Paris’ metro system is set for a 35-billion-euro investment over the next 10 to 15 years. Plans for the “Grand Paris Express” call for 68 new metro stations and improvements to the existing network.
Exciting news for a city that we believe in for the long-term… and probably forever, no matter the cost of property. Experts are, of course, predicting increased prices in areas around the new stations. They claim, for example, that an apartment that costs 3,000 euros per square meter today, close to the proposed Line 15, could double in price by the time the line opens in a decade’s time.
Meanwhile, the contract for the much-anticipated Line 2 of Panama City’s metro system has been given to a consortium led by Alstom (coincidentally, a French multinational company).
Alstom will supply 21 Metropolis trains, signalling solutions, and traction substations for the line. The new extension, running from San Miguelito to Nuevo Tocumen, will be able to carry up to 40,000 passengers per hour between 16 stations along the 21-kilometer line. The line is scheduled to open to commuters in 2019.

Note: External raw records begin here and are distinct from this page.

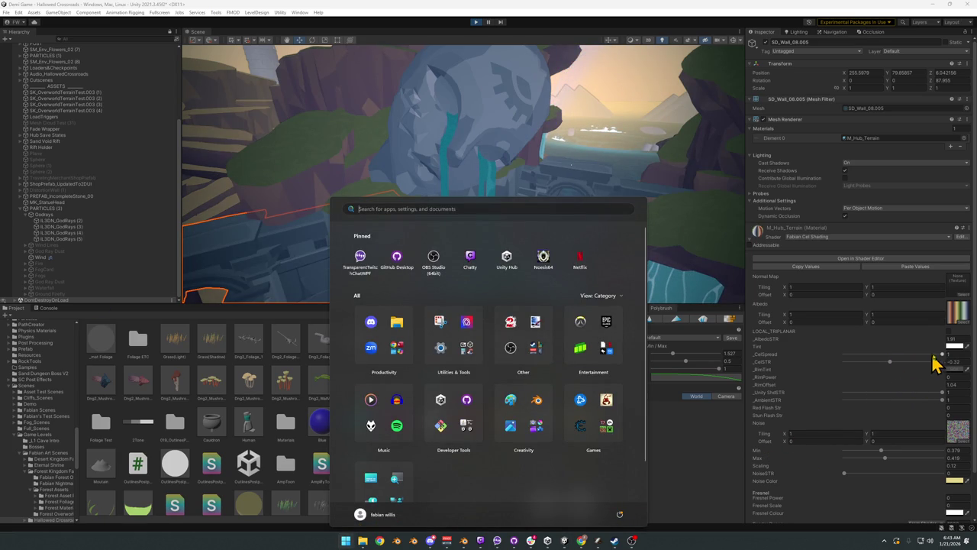
mouse_move(942, 357)
left_mouse_down()
mouse_move(807, 367)
mouse_move(896, 364)
mouse_move(895, 374)
left_mouse_up()
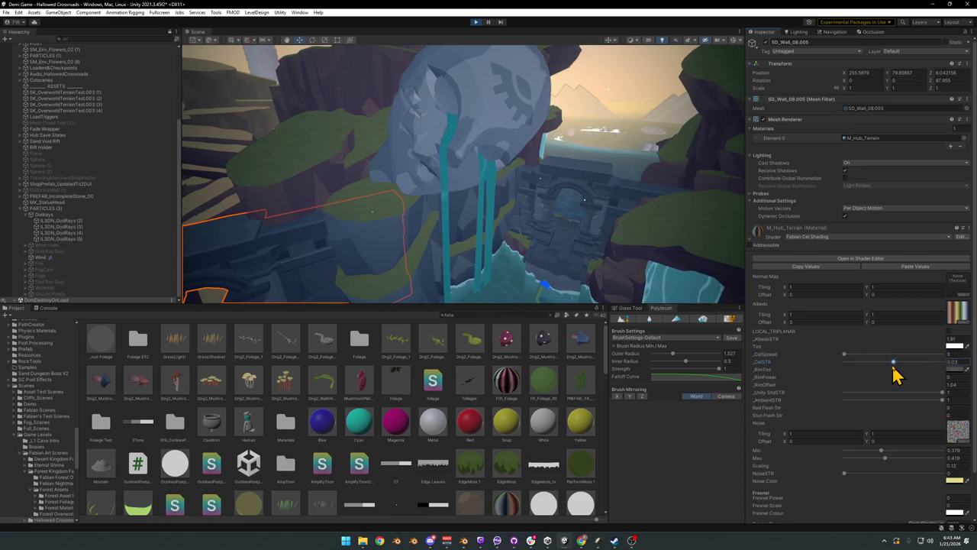
left_click_drag(893, 365, 899, 365)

What about property prices here? Panama City will never be Paris. But as the city continues on the up, prices continue to climb. Lief Simon, Editor of Global Property Investor’s Marketwatch, says he hopes to see Panama reach Singapore prices of around US$15,000 meter in the long term. Right now, they’re averaging around US$2,800 in the higher-end areas… far from the 12,000 euros (US$13,390) per square meter (and upward) you’ll face in the historic heart of the City of Light.